A currency trader at the KEB Hana Bank headquarters. PHOTO: AP

“Today’s tankan survey suggests that while the services sector is going from strength to strength, the outlook for the manufacturing sector continues to worsen,” Darren Tay of Capital Economics said in a commentary. He noted that capital spending projections also weakened slightly.

Tokyo’s Nikkei 225 advanced 0.7 per cent to 28,156.21 and the Hang Seng in Hong Kong added 0.6 per cent to 19,722.16. South Korea’s Kospi was up 1.1 per cent to 2,399.25. The Shanghai Composite index edged 0.1 per cent lower to 3,172.33.

In Australia, the S&P/ASX 200 gained 0.7 per cent to 7,251.30. India’s Sensex gained 0.7 per cent while the SET in Bangkok added 0.6 per cent.

On Tuesday, the S&P 500 rose 0.7 per cent to 4,019.65 and the Nasdaq composite gained one per cent to 11,256.81. The Dow Jones Industrial Average picked up 0.3 per cent to 34,108.64.

Small company stocks also gained ground. The Russell 2000 index rose 0.8 per cent to 1,832.36.

Stocks pared back gains as analysts cautioned investors not to get carried away by hopes for an easier Fed, as they have in the past.

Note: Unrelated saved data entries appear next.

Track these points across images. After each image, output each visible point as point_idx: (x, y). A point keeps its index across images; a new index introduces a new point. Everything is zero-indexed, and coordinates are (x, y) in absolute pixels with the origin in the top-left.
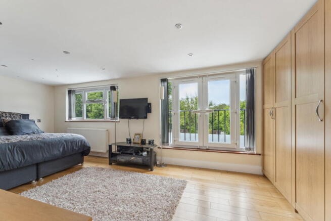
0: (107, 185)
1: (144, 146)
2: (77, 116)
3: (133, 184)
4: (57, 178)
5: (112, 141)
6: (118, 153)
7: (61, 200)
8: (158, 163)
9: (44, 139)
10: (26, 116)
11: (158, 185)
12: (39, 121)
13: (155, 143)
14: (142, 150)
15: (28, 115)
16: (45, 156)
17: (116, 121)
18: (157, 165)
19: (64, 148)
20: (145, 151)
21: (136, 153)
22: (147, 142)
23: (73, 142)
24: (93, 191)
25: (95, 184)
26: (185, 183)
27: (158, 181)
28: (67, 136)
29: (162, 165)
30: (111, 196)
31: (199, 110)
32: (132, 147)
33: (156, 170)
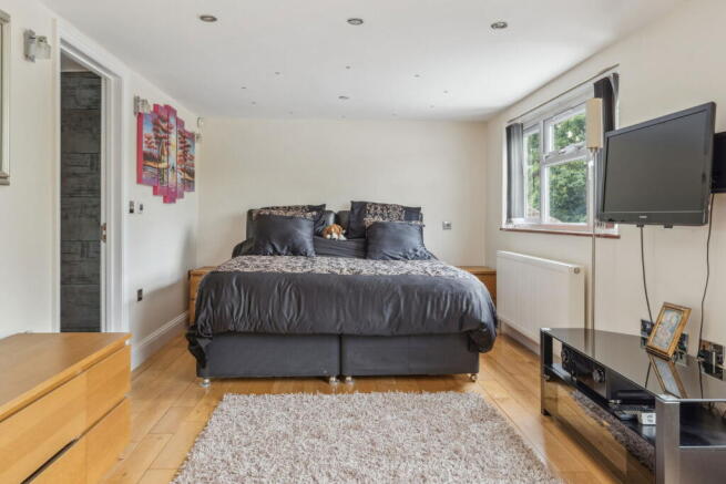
12: (448, 226)
15: (417, 211)
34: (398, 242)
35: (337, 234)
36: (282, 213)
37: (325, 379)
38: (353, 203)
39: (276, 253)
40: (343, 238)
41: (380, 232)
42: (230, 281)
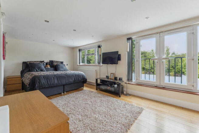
0: (93, 101)
1: (116, 81)
2: (83, 62)
3: (107, 103)
4: (71, 93)
5: (98, 77)
6: (101, 84)
7: (70, 105)
8: (125, 93)
9: (66, 73)
10: (62, 63)
11: (122, 107)
12: (67, 65)
13: (123, 80)
14: (115, 83)
15: (63, 62)
16: (66, 82)
17: (101, 65)
18: (124, 94)
19: (74, 78)
20: (116, 84)
21: (111, 85)
22: (118, 79)
23: (79, 76)
24: (85, 102)
25: (86, 100)
26: (142, 109)
27: (122, 104)
28: (77, 72)
29: (127, 95)
30: (93, 108)
31: (156, 58)
32: (109, 81)
33: (122, 97)
34: (62, 68)
35: (49, 67)
36: (36, 62)
37: (61, 93)
38: (50, 61)
39: (37, 71)
40: (50, 67)
41: (59, 66)
42: (41, 77)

The detail of the inflation data “under the hood being less encouraging than it is on the surface”, Mizuho Bank economists said in a report.

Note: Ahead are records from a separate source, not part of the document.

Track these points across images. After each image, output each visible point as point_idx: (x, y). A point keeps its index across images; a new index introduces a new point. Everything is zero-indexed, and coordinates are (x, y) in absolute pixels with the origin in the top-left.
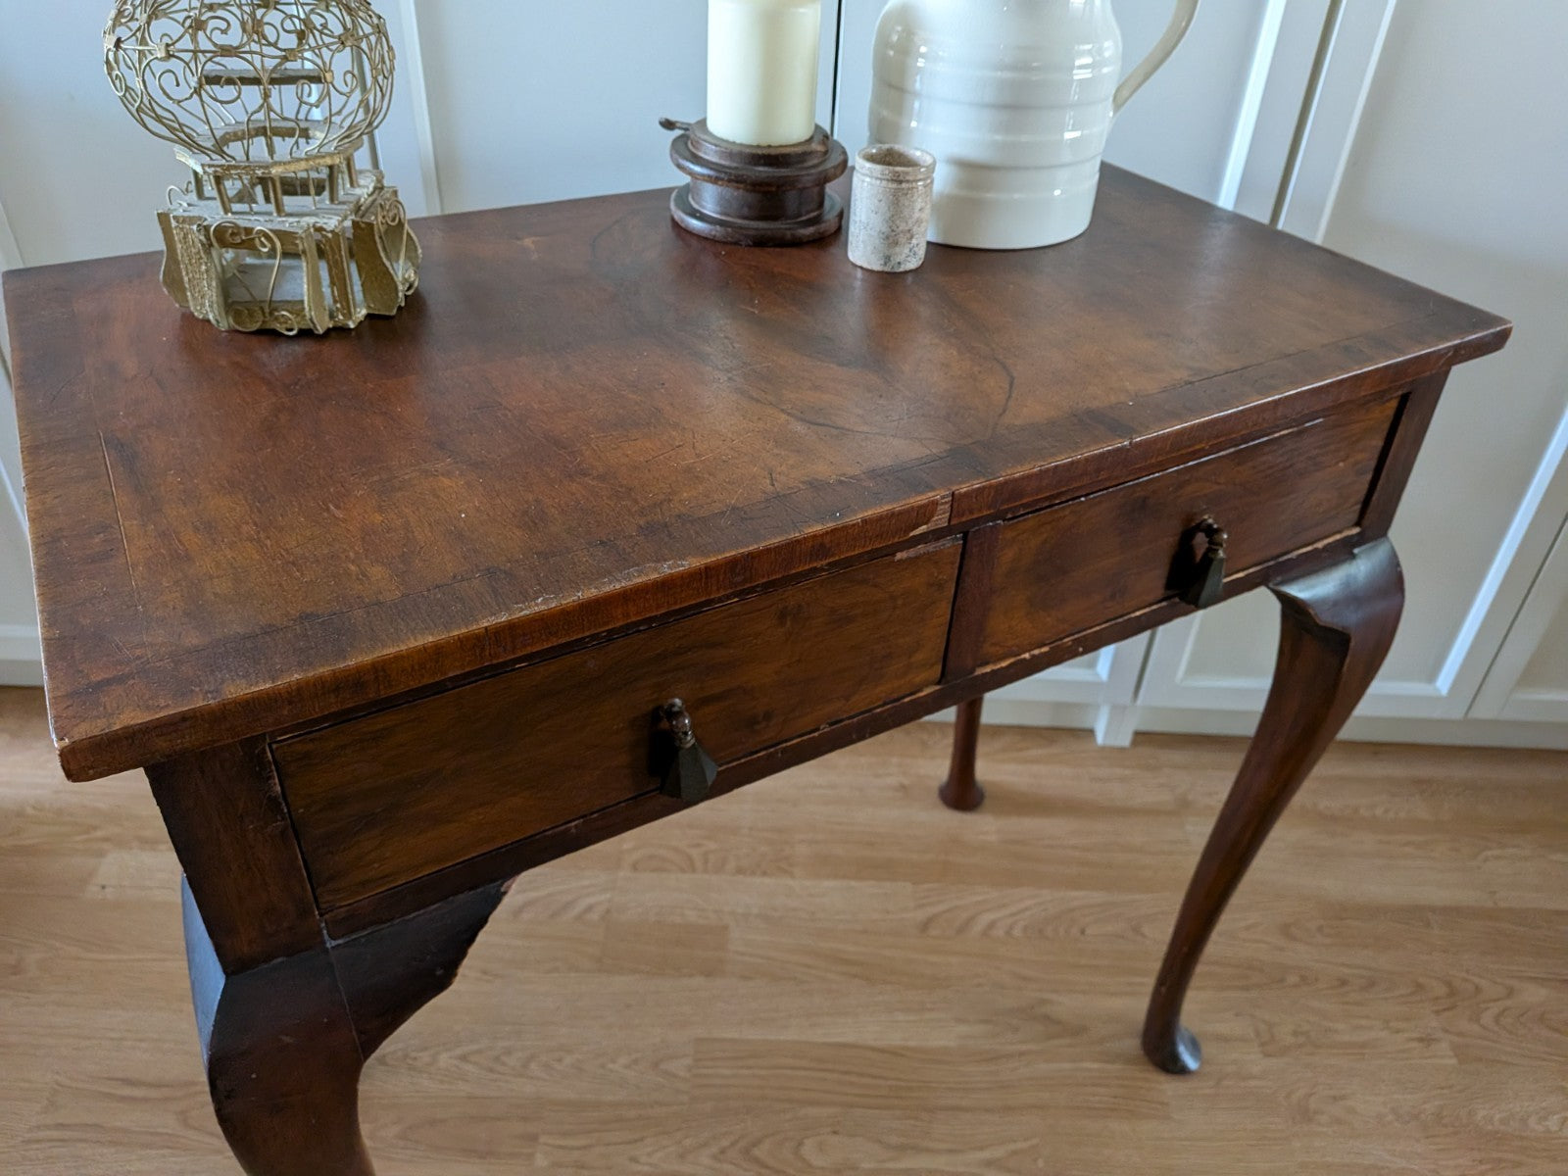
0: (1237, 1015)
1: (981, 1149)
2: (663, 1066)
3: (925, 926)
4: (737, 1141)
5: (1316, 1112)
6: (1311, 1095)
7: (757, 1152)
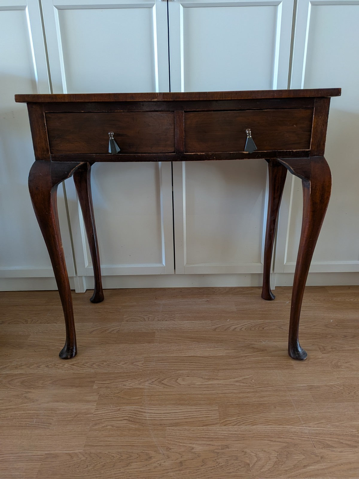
0: (313, 345)
1: (234, 378)
2: (134, 364)
3: (215, 329)
4: (157, 379)
5: (340, 366)
6: (338, 362)
7: (163, 382)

They noted that core services prices were up 0.4 per cent from a month earlier, distorting  inflation risks.

“To be precise, the headline understates underlying inflation risks that concern the Fed,” the report said.

Tuesday’s report offered hope that the worst of inflation really did pass during the summer, though inflation remains painfully high and shoppers are paying prices well above levels from a year earlier.

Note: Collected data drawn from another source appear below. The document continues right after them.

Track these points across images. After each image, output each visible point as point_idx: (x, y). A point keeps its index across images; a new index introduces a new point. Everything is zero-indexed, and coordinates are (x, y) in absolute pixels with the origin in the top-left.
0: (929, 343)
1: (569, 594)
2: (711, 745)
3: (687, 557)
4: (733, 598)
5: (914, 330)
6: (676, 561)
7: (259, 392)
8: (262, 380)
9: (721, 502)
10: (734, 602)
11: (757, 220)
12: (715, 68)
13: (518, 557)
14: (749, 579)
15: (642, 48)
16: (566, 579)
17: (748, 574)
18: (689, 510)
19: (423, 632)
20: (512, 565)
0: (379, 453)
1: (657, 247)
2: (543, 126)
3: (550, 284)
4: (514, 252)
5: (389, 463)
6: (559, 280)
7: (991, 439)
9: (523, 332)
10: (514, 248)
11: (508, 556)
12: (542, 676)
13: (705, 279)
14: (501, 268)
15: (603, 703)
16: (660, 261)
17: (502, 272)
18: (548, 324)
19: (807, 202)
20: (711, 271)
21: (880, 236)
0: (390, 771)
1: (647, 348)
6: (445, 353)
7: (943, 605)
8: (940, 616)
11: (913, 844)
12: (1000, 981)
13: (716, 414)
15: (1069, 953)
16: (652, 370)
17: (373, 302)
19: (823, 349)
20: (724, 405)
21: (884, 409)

A Fed rate hike of 0.50 percentage points would usually be a big deal because it’s double the typical move. But with inflation coming off its worst level in generations, it would be a step down from the four hikes of 0.75 percentage points the Fed has approved since the summer.

Some of Wall Street’s wildest action on Tuesday was in the bond market, where yields fell sharply immediately after the inflation report’s release.

The yield on the 10-year Treasury, which helps set rates for mortgages and other important loans, fell to 3.48 per cent from 3.62 per cent late Monday. The two-year yield, which more closely tracks expectations for the Fed, dropped to 4.22 per cent from 4.39 per cent.

Other central banks around the world, including the European Central Bank, are also likely to raise their own rates by half a percentage point this week.

Even if inflation is finally abating, the global economy still is threatened by rate increases already pushed through. The housing industry and other businesses that rely on low interest rates have shown particular weakness, and worries are rising about the strength of corporate profits broadly.

In other trading, US benchmark crude lost 30 cents to USD75.09 per barrel in electronic trading on the New York Mercantile Exchange. It jumped USD2.22 on Tuesday to USD75.39 per barrel.

Brent crude, the pricing basis for international trading, shed 34 cents to USD80.34 per barrel.

The dollar slipped to JPY135.43 from JPY135.59. The euro rose to USD1.0638 from USD1.0633.